What’s Shifting in Property Ops Right Now?
We’re halfway through 2025, and while some trends are as expected (AI, automation, etc.), others are catching even seasoned operators off guard. From lease renewals to regional staffing, US property teams are having to think faster, act smarter, and adapt quicker than ever.
So what’s actually changing on the ground?
1. Pressure’s Up on Lease-Led Ops
High interest rates haven’t gone anywhere, which means asset value conversations are tight. Regional teams are now being looped into lease strategy earlier — not just to execute, but to advise. Expect more cross-talk between asset and ops than ever before.
2. Hiring Managers Want Ops Leads Who Can “Present”
No, not PowerPoint kings. But teams are hiring for presence — people who can speak confidently to execs, leasing partners, and community groups. The era of the behind-the-scenes operator is fading.
3. Vendor Dependence Is Creating Site Risk
Too many third-party dependencies, not enough on-site control. Smart operators are rethinking which functions need to come back in-house to stay nimble (maintenance and event setup are top of the list).
4. ESG Isn’t a Buzzword Anymore
State-level legislation in places like New York, Illinois, and California is forcing property teams to track, report, and actually reduce energy consumption. Facilities leads who can speak ESG fluently are being fast-tracked.

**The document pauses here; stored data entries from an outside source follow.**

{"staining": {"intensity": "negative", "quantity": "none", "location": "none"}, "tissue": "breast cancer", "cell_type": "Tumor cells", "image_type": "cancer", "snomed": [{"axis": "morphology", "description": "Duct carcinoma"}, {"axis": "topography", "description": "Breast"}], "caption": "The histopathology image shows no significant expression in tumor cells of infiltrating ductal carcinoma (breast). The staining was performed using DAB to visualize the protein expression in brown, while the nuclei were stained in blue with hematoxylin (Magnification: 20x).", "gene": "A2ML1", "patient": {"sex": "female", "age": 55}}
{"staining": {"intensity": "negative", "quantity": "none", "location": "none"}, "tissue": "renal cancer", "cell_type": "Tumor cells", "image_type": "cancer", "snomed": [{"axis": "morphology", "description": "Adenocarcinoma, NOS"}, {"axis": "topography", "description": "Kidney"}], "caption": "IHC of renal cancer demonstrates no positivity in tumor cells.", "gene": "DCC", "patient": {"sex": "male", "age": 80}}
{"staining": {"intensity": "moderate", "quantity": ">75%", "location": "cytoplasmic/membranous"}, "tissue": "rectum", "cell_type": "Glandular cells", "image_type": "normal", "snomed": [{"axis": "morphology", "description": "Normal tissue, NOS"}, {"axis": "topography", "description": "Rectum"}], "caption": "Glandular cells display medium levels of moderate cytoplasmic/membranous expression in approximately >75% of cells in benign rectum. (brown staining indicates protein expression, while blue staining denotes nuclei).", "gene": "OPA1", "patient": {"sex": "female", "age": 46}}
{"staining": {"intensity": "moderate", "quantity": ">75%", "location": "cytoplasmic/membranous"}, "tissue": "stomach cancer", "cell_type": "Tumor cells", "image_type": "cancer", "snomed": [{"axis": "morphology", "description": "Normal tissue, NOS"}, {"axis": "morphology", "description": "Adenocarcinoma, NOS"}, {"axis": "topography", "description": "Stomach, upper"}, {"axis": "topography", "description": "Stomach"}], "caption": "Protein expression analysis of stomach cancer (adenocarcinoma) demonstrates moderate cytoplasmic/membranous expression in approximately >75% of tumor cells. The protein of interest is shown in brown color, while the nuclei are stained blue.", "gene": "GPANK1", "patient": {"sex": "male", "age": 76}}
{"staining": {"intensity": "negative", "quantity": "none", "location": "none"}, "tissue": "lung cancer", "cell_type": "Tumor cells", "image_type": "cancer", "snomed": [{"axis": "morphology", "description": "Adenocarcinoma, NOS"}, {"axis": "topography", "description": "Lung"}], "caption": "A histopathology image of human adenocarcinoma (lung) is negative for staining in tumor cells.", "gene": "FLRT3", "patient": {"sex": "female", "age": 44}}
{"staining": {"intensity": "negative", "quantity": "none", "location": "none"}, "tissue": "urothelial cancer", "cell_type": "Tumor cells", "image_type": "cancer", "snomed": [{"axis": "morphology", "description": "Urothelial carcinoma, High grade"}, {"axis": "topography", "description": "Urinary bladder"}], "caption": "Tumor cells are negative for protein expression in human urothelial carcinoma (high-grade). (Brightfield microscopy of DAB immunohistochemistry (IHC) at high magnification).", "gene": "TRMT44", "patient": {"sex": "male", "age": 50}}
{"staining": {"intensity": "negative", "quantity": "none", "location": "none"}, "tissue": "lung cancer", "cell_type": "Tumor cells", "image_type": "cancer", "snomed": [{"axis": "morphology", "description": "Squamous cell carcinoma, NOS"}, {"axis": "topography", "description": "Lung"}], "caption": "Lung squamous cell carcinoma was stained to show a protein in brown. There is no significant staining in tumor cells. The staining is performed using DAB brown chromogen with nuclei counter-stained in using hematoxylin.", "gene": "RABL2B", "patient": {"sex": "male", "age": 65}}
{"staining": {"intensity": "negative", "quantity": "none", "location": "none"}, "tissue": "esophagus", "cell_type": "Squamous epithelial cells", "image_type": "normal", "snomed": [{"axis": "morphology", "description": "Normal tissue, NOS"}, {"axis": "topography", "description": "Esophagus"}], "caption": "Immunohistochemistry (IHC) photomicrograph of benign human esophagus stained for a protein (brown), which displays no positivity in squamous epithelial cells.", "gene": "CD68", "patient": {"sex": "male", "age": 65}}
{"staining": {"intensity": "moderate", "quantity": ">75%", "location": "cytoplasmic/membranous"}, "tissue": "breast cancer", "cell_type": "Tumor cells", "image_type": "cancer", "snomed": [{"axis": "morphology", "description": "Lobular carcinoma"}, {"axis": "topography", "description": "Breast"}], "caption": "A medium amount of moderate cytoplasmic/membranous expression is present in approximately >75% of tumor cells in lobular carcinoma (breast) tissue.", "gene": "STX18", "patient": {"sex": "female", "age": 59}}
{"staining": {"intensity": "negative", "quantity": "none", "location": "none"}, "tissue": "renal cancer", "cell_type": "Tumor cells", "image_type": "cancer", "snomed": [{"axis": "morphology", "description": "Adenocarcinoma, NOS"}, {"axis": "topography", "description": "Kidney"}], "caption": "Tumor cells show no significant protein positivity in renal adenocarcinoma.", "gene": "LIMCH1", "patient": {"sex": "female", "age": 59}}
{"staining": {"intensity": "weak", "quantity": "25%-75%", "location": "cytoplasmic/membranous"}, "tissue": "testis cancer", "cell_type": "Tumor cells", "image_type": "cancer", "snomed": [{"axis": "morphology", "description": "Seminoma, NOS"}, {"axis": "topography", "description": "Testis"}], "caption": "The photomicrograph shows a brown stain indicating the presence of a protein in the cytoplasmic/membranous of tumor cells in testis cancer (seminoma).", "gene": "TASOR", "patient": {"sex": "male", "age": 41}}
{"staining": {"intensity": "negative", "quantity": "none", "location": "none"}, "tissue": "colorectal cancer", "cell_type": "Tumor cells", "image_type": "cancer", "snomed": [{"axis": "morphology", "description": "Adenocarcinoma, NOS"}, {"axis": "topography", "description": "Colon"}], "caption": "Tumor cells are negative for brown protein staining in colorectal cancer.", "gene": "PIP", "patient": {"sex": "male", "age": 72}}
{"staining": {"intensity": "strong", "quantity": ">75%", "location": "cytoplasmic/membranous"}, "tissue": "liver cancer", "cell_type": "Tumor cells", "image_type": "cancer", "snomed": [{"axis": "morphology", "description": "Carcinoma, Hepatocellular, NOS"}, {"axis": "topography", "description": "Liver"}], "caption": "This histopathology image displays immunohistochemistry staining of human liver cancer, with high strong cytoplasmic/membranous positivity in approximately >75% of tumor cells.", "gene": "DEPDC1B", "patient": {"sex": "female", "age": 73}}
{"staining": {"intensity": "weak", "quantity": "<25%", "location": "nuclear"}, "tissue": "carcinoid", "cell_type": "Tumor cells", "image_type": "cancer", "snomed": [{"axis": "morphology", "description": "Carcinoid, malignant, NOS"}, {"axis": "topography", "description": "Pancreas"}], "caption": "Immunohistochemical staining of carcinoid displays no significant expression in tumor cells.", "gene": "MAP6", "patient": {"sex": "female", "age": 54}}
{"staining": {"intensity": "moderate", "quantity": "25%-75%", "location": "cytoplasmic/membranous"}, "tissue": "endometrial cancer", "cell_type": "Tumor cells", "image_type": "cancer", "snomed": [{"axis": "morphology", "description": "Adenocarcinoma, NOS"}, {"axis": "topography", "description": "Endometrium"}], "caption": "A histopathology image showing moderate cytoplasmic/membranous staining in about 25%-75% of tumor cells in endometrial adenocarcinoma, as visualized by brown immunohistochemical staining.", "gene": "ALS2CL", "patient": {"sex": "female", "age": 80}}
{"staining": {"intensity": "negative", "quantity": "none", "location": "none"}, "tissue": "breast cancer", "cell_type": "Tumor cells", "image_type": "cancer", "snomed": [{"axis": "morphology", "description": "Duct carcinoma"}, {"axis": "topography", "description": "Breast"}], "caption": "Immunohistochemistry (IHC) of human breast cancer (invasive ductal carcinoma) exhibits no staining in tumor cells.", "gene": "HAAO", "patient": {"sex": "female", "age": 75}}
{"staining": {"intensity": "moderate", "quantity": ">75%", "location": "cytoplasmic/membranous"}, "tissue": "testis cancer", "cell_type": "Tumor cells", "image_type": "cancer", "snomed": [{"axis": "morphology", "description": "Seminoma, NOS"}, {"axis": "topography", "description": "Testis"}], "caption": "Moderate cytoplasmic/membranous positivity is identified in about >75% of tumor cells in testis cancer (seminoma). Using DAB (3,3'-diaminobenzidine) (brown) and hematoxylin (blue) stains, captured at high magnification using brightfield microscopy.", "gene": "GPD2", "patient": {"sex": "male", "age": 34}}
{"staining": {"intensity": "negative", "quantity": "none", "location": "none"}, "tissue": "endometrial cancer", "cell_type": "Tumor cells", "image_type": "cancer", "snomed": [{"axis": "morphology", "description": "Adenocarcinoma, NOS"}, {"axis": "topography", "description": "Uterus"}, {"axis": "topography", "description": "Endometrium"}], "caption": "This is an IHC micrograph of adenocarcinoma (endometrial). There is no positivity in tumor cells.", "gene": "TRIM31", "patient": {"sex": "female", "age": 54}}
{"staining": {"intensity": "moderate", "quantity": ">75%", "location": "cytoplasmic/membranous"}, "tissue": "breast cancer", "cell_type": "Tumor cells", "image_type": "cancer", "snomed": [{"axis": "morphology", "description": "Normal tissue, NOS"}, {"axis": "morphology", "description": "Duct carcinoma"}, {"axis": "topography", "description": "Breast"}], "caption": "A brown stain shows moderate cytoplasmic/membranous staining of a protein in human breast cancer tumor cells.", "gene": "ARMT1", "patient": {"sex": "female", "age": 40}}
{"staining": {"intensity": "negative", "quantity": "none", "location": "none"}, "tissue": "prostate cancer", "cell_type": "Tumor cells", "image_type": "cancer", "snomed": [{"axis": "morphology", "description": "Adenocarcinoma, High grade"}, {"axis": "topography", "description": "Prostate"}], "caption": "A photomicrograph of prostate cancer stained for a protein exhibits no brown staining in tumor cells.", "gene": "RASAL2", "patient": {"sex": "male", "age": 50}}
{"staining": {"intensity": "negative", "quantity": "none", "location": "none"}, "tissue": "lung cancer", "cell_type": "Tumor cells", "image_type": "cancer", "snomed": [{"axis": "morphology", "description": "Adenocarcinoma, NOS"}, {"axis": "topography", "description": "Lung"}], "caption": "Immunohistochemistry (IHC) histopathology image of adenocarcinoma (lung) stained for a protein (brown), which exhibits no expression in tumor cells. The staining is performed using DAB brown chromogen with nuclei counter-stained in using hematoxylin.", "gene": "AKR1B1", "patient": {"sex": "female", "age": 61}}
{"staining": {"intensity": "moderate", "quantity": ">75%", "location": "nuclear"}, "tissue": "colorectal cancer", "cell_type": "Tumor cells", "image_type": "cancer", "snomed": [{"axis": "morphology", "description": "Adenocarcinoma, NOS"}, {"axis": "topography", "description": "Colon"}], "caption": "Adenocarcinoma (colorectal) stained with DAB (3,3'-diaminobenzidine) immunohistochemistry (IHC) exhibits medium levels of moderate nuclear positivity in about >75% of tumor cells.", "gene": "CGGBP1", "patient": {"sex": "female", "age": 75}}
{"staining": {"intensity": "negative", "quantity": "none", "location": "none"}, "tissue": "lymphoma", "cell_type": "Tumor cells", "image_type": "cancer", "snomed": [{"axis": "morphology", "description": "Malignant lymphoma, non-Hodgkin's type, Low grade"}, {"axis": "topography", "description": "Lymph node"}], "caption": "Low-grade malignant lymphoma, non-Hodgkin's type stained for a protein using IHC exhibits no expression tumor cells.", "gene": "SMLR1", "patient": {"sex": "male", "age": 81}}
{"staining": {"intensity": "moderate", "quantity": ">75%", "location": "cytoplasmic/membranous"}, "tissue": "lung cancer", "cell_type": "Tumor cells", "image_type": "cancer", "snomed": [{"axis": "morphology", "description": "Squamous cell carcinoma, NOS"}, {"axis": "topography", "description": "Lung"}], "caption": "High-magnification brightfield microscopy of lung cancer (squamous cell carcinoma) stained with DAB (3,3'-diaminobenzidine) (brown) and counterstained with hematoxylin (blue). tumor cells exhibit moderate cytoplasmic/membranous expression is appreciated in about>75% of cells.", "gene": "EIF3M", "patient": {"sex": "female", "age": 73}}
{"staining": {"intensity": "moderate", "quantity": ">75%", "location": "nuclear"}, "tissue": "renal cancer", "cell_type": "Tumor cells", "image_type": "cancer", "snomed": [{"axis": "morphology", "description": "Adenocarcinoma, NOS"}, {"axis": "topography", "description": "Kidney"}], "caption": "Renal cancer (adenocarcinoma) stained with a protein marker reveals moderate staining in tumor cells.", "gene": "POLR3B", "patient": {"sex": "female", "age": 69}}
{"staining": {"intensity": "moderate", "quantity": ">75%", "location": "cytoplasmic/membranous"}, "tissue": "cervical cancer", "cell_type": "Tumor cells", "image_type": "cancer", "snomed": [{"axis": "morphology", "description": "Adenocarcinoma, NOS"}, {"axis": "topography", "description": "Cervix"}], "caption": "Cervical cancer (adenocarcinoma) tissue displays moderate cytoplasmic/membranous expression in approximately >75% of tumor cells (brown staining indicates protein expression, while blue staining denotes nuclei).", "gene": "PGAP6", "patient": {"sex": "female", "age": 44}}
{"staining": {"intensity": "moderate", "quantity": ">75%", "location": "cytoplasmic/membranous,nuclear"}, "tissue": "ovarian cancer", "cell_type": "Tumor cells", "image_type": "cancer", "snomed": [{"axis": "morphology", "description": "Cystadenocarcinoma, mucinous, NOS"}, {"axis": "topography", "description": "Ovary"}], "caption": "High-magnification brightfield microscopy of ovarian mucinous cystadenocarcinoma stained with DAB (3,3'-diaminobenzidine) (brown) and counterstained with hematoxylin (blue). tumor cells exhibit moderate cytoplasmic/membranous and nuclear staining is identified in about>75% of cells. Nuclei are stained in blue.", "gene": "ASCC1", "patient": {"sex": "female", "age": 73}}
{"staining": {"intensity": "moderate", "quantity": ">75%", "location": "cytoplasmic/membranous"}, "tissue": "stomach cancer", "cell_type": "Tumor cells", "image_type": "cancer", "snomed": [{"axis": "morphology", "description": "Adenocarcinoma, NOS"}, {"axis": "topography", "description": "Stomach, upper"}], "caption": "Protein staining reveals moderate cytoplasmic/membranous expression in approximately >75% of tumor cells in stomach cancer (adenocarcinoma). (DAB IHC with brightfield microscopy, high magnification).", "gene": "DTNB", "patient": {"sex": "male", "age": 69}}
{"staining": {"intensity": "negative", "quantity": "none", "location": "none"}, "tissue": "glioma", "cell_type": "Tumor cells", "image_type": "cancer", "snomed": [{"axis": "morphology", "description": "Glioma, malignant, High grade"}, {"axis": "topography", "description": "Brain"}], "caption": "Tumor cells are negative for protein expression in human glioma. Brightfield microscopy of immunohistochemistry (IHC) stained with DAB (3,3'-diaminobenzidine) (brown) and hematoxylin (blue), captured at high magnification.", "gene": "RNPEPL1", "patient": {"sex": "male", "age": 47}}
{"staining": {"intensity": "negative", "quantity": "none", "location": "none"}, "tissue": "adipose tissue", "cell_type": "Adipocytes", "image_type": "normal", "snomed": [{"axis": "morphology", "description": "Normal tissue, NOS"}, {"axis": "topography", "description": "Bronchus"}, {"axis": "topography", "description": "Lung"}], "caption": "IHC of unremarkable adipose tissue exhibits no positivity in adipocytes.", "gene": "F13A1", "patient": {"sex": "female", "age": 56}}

5. Regional Leaders Are Burning Out
Multi-site managers and area leads are stretched thin. Hiring is lagging behind expansion. That “one great regional ops lead who covers 7 properties” model? It’s not scalable. Expect a shift toward dual roles or shared leadership models.
The Takeaway
It’s not just about hiring people who can run a checklist — it’s about finding talent who can flex with real-time business needs. At Refit, we’re already seeing clients shift role definitions mid-search. The second half of 2025 won’t slow down, so it’s worth hiring with tomorrow in mind.